▶ [Saved data entries]

########################################

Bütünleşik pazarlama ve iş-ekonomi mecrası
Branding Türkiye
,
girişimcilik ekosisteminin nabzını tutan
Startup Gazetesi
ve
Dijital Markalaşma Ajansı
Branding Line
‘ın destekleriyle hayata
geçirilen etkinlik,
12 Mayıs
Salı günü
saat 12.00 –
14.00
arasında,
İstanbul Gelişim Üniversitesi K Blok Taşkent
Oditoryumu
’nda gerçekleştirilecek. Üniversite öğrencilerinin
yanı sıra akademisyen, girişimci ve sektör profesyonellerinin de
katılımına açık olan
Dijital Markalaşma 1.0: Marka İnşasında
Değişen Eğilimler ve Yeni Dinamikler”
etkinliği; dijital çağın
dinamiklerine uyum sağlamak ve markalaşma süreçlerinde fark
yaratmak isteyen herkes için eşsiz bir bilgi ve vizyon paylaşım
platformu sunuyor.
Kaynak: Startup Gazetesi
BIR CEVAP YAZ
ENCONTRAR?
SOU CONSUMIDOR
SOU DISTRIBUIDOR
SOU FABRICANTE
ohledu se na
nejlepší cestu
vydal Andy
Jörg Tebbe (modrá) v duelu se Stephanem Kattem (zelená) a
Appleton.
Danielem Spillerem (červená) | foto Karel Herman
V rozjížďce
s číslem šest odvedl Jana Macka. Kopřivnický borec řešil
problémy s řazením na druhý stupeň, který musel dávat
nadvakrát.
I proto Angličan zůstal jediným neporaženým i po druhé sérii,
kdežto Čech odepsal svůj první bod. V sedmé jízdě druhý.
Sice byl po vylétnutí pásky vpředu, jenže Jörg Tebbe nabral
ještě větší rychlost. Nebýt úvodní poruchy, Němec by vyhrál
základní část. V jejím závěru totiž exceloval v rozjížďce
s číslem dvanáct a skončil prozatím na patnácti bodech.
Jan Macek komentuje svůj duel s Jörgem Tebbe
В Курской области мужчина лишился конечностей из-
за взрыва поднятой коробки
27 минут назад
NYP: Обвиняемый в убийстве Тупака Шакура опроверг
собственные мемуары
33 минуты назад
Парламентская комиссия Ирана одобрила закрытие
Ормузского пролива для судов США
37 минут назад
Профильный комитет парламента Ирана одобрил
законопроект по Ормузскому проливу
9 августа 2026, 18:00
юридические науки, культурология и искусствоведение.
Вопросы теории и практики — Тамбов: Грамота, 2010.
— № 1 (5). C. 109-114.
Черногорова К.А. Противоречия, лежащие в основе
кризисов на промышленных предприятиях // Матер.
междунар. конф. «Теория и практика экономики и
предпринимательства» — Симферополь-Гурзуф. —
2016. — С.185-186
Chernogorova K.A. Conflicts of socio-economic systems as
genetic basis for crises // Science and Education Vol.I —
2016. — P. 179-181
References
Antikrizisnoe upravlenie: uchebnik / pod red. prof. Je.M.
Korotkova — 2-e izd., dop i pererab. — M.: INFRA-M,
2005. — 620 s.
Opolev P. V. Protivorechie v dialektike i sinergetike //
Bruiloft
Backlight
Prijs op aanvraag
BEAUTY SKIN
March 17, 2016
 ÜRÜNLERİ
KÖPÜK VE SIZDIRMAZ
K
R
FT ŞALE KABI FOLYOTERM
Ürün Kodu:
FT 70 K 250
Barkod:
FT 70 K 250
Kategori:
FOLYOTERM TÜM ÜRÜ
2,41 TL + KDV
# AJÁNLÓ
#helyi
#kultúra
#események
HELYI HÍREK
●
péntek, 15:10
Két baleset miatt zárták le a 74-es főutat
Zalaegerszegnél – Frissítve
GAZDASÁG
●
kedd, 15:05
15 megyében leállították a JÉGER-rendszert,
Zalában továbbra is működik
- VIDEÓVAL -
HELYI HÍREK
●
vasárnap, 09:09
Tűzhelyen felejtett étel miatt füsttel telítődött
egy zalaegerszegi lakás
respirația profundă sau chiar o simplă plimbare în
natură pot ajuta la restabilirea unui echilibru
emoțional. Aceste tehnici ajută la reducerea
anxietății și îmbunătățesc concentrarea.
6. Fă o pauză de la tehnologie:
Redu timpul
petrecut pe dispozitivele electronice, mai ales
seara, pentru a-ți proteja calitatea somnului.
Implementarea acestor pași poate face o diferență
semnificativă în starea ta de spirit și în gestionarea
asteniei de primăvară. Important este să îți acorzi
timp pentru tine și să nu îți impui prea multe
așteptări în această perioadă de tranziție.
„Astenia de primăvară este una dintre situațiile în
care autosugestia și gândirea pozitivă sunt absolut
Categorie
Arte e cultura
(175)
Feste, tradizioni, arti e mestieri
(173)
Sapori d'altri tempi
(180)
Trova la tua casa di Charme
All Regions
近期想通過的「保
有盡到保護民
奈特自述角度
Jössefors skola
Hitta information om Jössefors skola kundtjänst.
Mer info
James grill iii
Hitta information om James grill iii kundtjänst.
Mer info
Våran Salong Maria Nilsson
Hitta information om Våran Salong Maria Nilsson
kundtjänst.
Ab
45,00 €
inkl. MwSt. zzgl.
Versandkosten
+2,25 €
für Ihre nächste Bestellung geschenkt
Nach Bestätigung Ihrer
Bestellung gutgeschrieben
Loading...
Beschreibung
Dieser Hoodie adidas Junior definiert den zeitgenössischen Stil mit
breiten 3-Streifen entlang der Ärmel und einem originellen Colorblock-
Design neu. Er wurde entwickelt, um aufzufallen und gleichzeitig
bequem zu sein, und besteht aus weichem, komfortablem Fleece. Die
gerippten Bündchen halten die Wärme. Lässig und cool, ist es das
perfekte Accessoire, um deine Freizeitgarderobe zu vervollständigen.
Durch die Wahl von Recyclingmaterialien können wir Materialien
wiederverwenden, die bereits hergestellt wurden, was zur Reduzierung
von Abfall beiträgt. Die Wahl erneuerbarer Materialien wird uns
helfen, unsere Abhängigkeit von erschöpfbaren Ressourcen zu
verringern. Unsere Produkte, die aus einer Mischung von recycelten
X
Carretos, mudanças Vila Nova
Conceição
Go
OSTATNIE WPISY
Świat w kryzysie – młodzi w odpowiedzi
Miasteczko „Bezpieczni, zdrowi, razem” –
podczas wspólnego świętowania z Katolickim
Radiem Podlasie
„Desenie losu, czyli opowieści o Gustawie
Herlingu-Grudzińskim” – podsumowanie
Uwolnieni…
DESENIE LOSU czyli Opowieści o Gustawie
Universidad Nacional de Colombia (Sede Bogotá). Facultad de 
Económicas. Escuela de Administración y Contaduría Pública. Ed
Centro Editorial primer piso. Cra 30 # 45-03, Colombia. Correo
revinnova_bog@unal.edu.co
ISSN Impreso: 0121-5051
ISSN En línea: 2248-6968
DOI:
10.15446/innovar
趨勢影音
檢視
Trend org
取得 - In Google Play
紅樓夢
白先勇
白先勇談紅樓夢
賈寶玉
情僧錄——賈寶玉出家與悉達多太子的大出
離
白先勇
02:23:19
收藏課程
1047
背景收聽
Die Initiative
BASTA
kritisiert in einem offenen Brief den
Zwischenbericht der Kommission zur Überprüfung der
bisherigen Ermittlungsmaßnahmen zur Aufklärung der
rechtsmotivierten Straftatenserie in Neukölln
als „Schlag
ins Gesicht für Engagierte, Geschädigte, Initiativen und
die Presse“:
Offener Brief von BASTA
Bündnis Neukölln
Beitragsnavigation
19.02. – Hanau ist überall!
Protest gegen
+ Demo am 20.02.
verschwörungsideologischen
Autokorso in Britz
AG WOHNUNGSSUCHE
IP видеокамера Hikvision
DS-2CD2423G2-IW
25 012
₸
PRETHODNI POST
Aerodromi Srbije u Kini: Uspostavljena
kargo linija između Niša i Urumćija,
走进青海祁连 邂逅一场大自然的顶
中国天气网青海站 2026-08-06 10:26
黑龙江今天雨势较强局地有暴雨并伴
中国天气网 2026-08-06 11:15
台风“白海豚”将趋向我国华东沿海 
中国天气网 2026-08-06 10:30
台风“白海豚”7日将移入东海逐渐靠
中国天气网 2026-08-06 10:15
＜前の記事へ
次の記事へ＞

########################################

▶ [TASK OBJECTIVE]
Looking at the entries above, can you reproduce exactly the lines from the one that holds "Chernogorova K.A. Conflicts" through the one that holds "vasárnap, 09:09", and only those?

▶ [COMPLETED EXERCISE]
Chernogorova K.A. Conflicts of socio-economic systems as
genetic basis for crises // Science and Education Vol.I —
2016. — P. 179-181
References
Antikrizisnoe upravlenie: uchebnik / pod red. prof. Je.M.
Korotkova — 2-e izd., dop i pererab. — M.: INFRA-M,
2005. — 620 s.
Opolev P. V. Protivorechie v dialektike i sinergetike //
Bruiloft
Backlight
Prijs op aanvraag
BEAUTY SKIN
March 17, 2016
 ÜRÜNLERİ
KÖPÜK VE SIZDIRMAZ
K
R
FT ŞALE KABI FOLYOTERM
Ürün Kodu:
FT 70 K 250
Barkod:
FT 70 K 250
Kategori:
FOLYOTERM TÜM ÜRÜ
2,41 TL + KDV
# AJÁNLÓ
#helyi
#kultúra
#események
HELYI HÍREK
●
péntek, 15:10
Két baleset miatt zárták le a 74-es főutat
Zalaegerszegnél – Frissítve
GAZDASÁG
●
kedd, 15:05
15 megyében leállították a JÉGER-rendszert,
Zalában továbbra is működik
- VIDEÓVAL -
HELYI HÍREK
●
vasárnap, 09:09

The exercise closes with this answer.